TASK DIRECTIONS: Please go line by line and repeat the data below exactly, with no images.

SOURCE DATA:
- - - - -

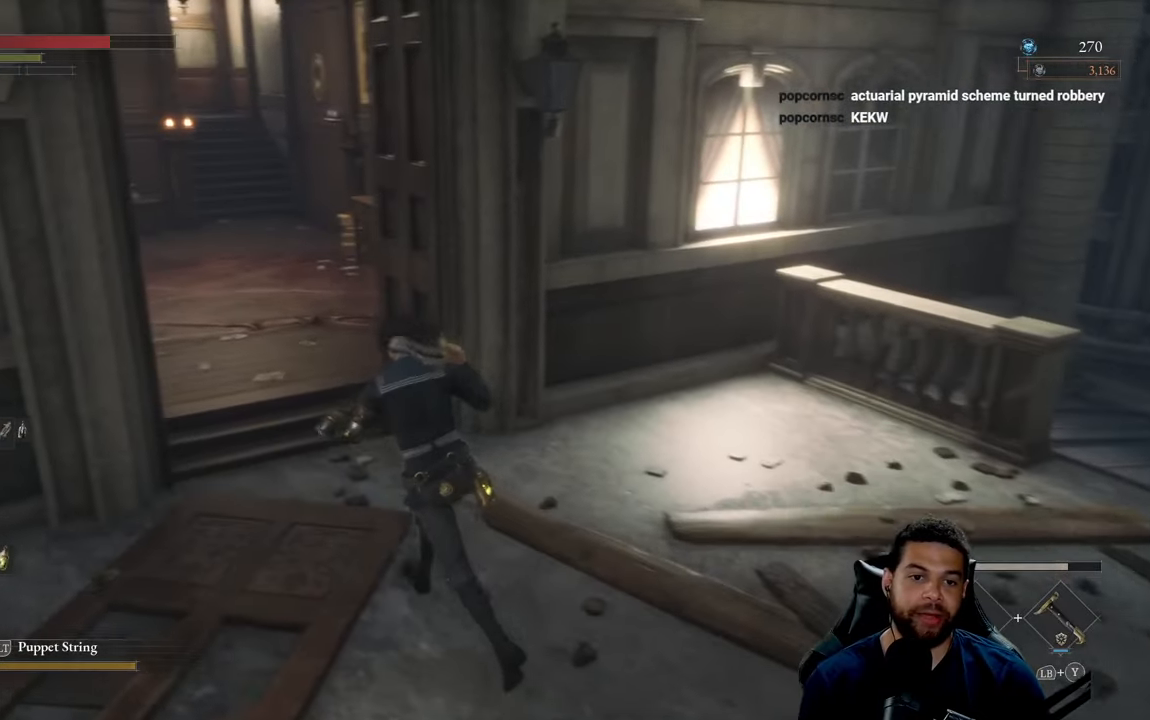
{"buttons": [], "left_stick": "center", "right_stick": "center", "events": [[100, "left_stick", "center"]]}
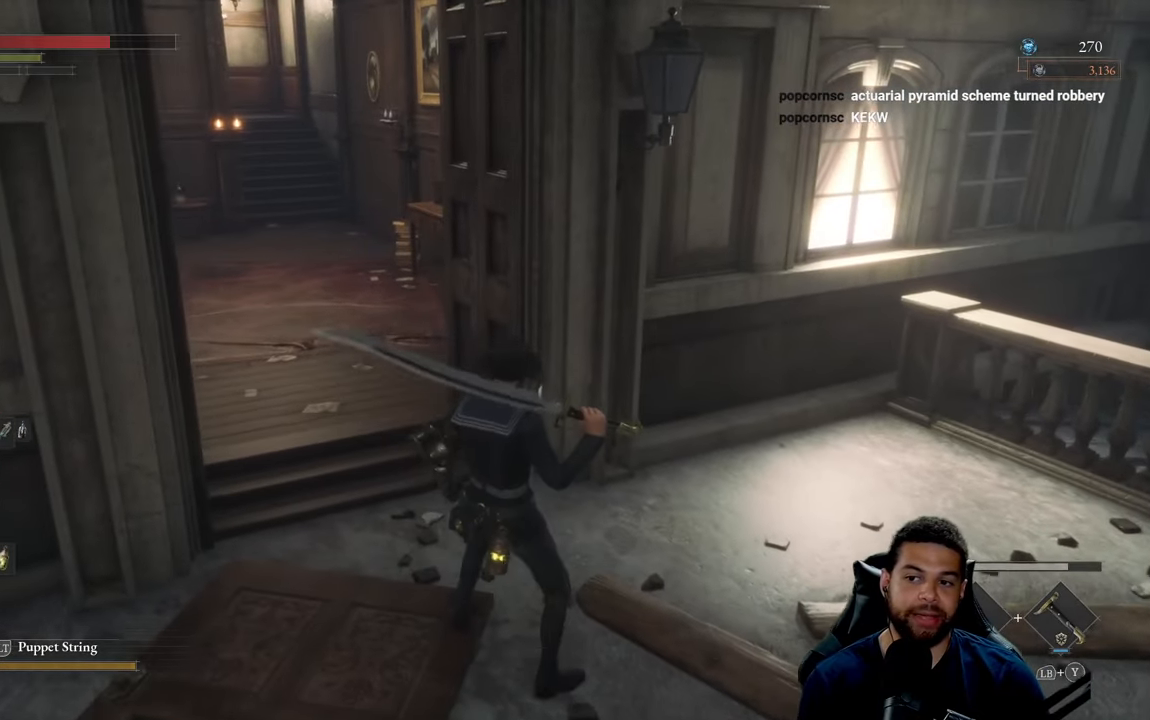
{"buttons": [], "left_stick": "up-left", "right_stick": "center", "events": [[483, "left_stick", "up-left"]]}
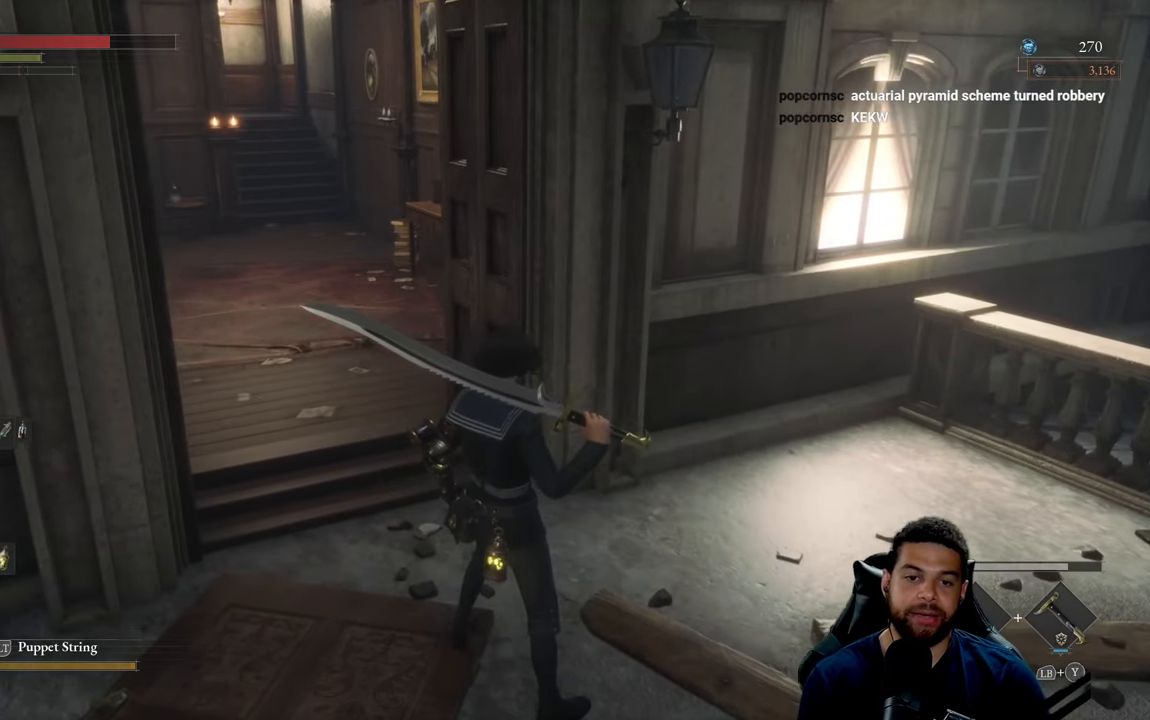
{"buttons": [], "left_stick": "up", "right_stick": "center", "events": [[433, "left_stick", "up"]]}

- - - - -

YOUR SOLUTION:
{"buttons": [], "left_stick": "center", "right_stick": "center", "events": [[100, "left_stick", "center"]]}
{"buttons": [], "left_stick": "up-left", "right_stick": "center", "events": [[483, "left_stick", "up-left"]]}
{"buttons": [], "left_stick": "up", "right_stick": "center", "events": [[433, "left_stick", "up"]]}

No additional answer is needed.